A new report has a bluish fireball Seen Over San Francisco.
The Bay Area fireball blazed up around 7:45 p.m. local time Friday (10:45 p.m. EST; 0345 GMT Saturday), NBC Bay Area reported. The meteor apparently had a bluish tinge and was visible over a wide swath of the region, from Fairfield north of San Francisco Bay down to Gilroy, which is south of San Jose.
Reports ranging from 100 to 1000 injured as a meteor breaks up and explodes over the south western region of Russia.
By Natalia Shurmina and Andrey Kuzmin
CHELYABINSK, Russia | Fri Feb 15, 2013 10:44am EST
(Reuters) – A meteor streaked across the sky and exploded over central Russia on Friday, sending fireballs crashing to earth which shattered windows and damaged buildings, injuring more than 500 people.
People heading to work in Chelyabinsk heard what sounded like an explosion, saw a bright light and then felt a shockwave, according to a Reuters correspondent in the industrial city 950 miles east of Moscow.
The fireball, travelling at a speed of 19 miles per second according to Russia’s space agency Roscosmos, had blazed across the horizon, leaving a long white trail in its wake which could be seen as far as 125 miles away.
Car alarms went off, windows broke and mobile phone networks were interrupted. The Interior Ministry said the meteor explosion had caused a sonic boom.
“I was driving to work, it was quite dark, but it suddenly became as bright as if it was day,” said Viktor Prokofiev, 36, a resident of Yekaterinburg in the Urals Mountains.
WINDOWS BREAK, FRAMES BUCKLE
The blast at around 9.20 a.m. (12:20 a.m. ET) shattered windows on Chelyabinsk’s central Lenin Street and some of the frames of shop fronts buckled. The shockwave could be felt in apartment buildings in the city’s center.
“I was standing at a bus stop, seeing off my girlfriend,” said Andrei, a local resident who did not give his second name. “Then there was a flash and I saw a trail of smoke across the sky and felt a shockwave that smashed windows.”
Chelyabinsk city authorities urged people to stay indoors unless they needed to pick up their children from schools and kindergartens. They said what sounded like a blast had been heard at an altitude of 32,800 feet.
A wall was damaged at the Chelyabinsk Zinc Plant but a spokeswoman said there was no environmental threat.
Although a rare occurrence, a meteorite is thought to have devastated an area of more than 1,250 miles in Siberia in 1908, smashing windows as far as 125 miles from the point of impact.
The Emergencies Ministry described Friday’s events as a “meteor shower in the form of fireballs” and said background radiation levels were normal. It urged residents not to panic.

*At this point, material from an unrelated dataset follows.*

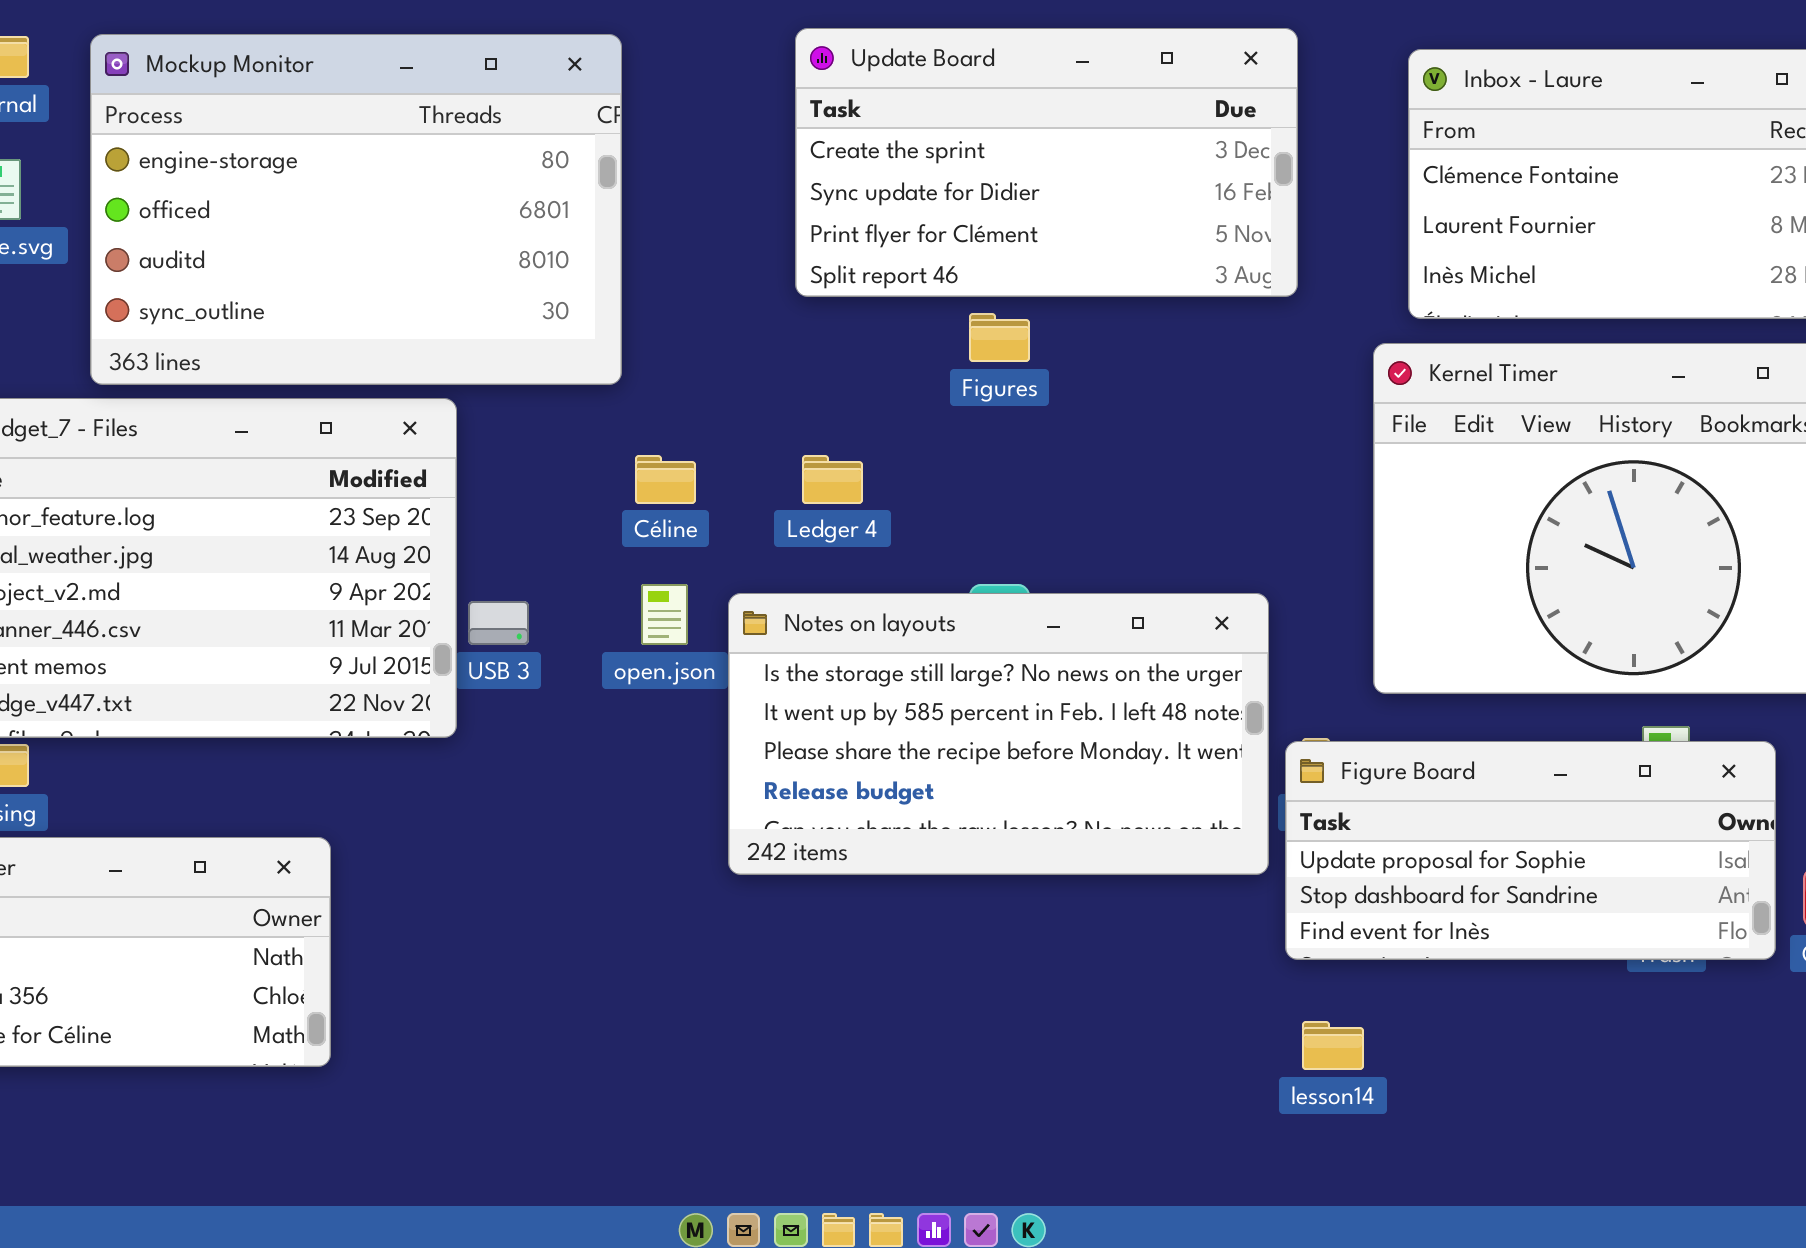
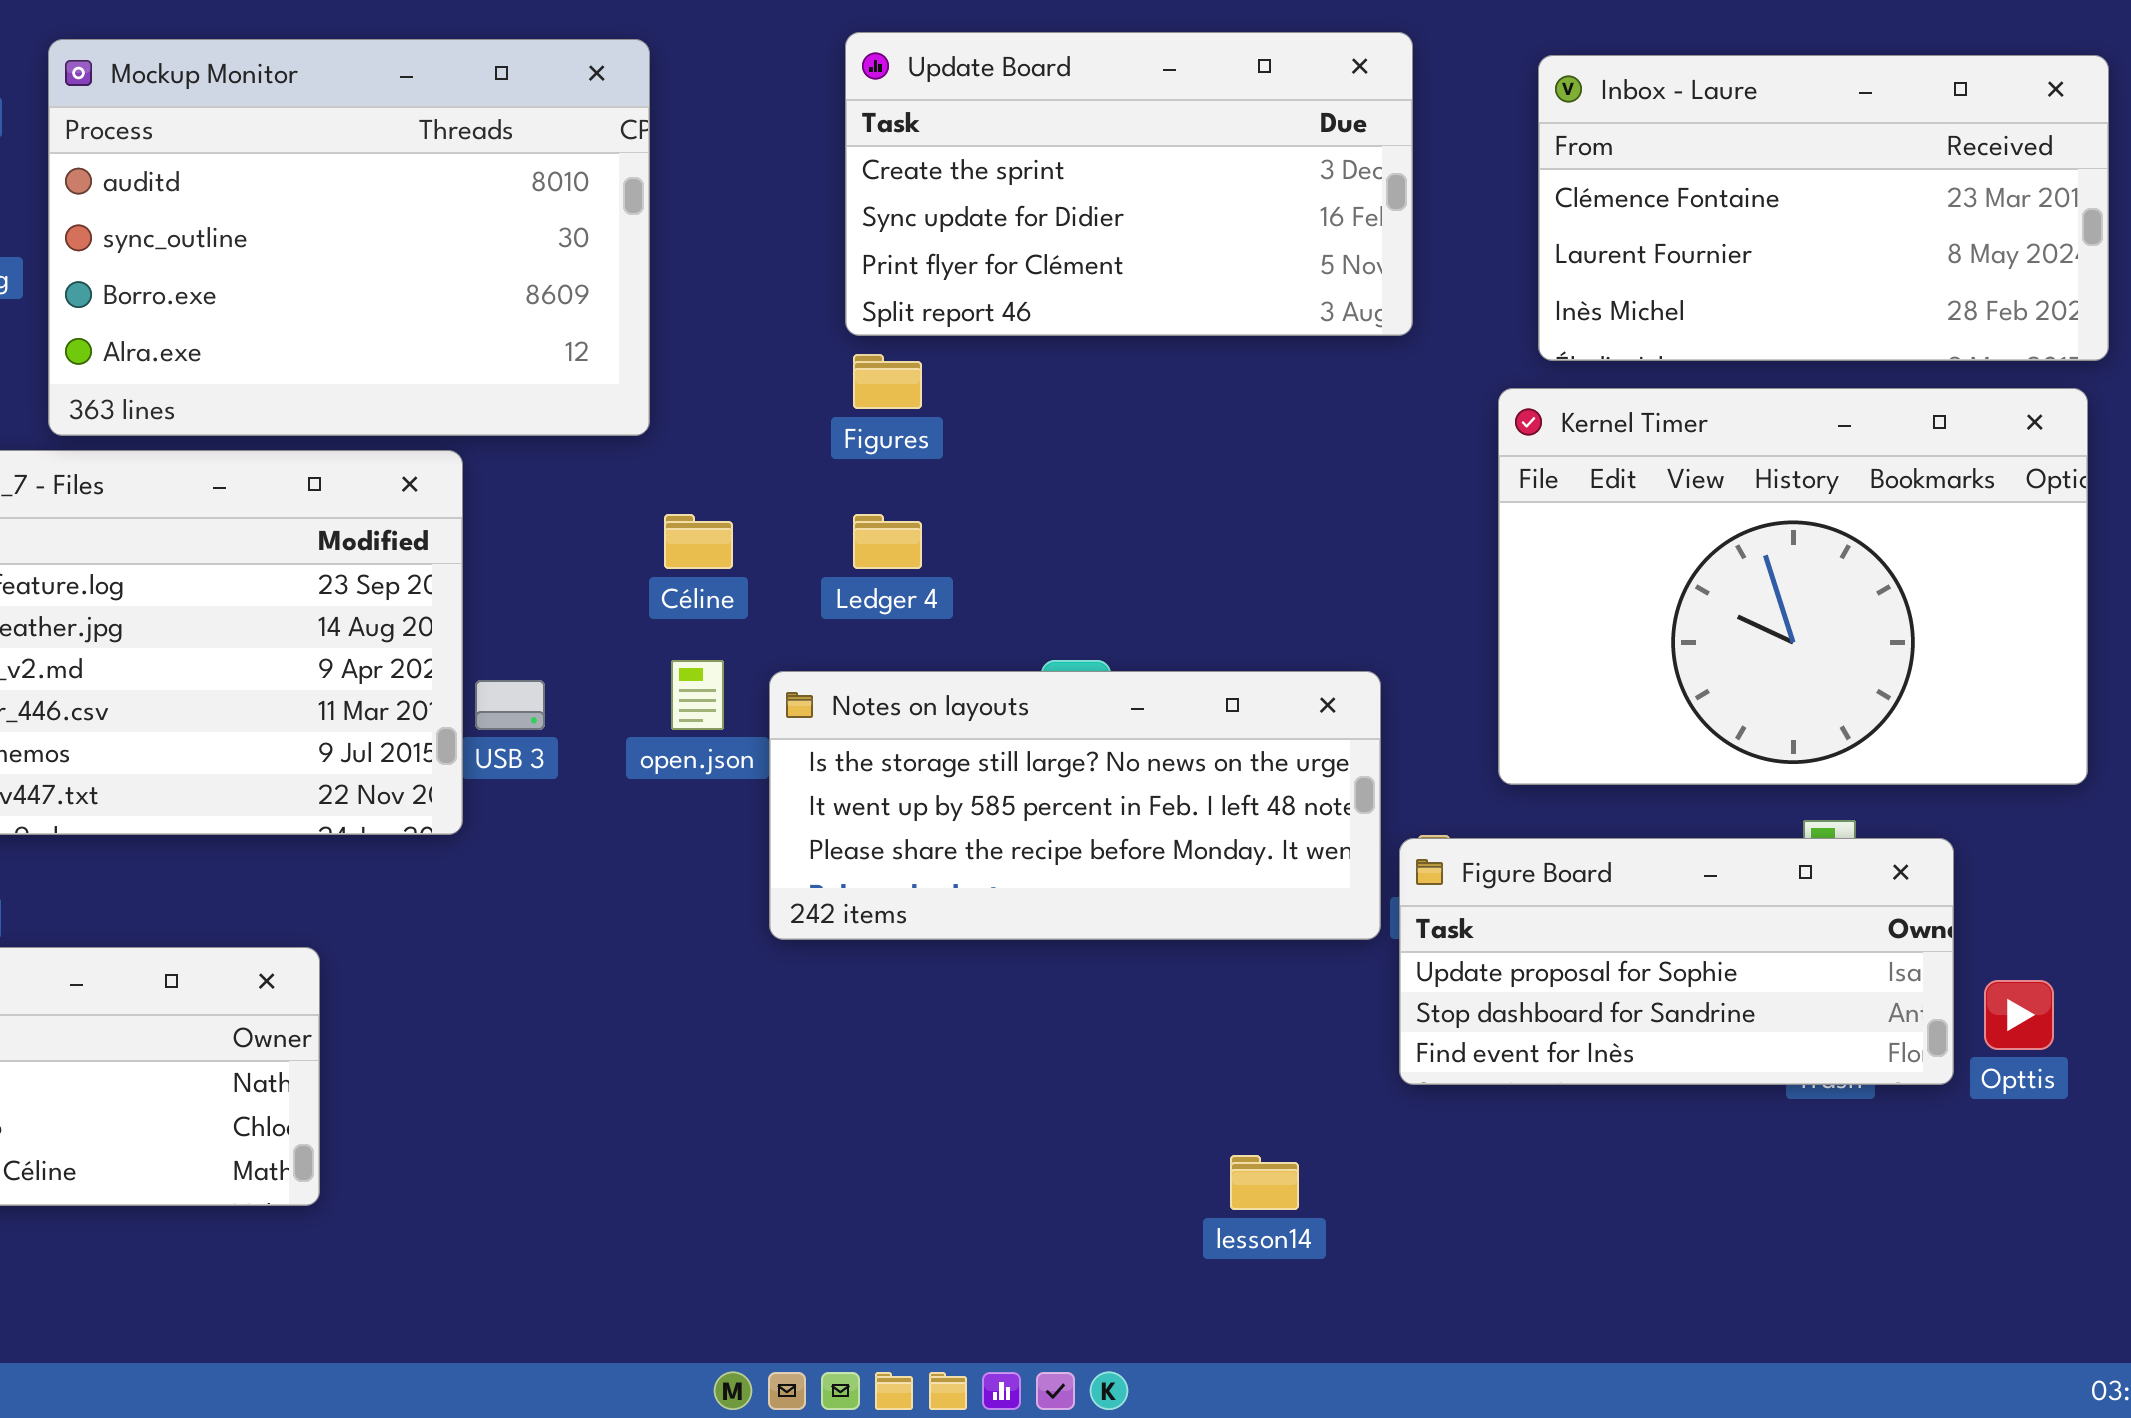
Mockup Monitor: [90,34,622,385] -> [48,39,650,436], scrolled down 2 rows
Figures: [969,313,1030,362] -> [853,354,922,409], moved
Notes on layouts: [728,593,1269,875] -> [769,671,1381,940], resized
lesson14: [1302,1021,1364,1070] -> [1230,1155,1299,1210], moved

(Additional reporting by Gabriela Baczynska in Moscow, Writing by Alexei Anishchuk and Timothy Heritage, Editing by Michael Holden)
Read the full story at Reuters
The Chelyabinsk meteor, reminiscent of the object that struck Tunguska in the beginning of the 20th, was estimated at 2 meters in diameter, weighing up to ten tons. By comparison, the Tunguska object was estimated at 100 meters in diameter, 50 times larger than the Chelybinsk and giving off roughly 1000 times the energy of the bomb dropped on Hiroshima, Japan.
The Tunguska event occurred near (and later struck) the Podkamennaya Tunguska River in what is now Krasnoyarsk Krai, Russia, on June 30, 1908 and lit up skies as far away as London. It took researchers ten years to get to the actual location and they found an estimated 80 million trees knocked down over an area covering 2,150 square kilometres (830 sq mi).
It has been only relatively recently that what is believed to be the Tunguska Event crater has been located.
A fairly impressive hole considering that studies of the event have demonstrated that the object that fell over Tunguska did not strike the Earth, rather it exploded between 3 and 6 miles above the surface. Or roughly the altitude at which an airliner travels.
Not to be outdone, reports are coming in from Cuba:
“In a report released this morning by Rodas, town in the province of Cienfuegos, witnesses described a very bright light that has come to have large size, comparable to that of a bus, before exploding in the sky.”
No detailed reports are available yet on Cuba.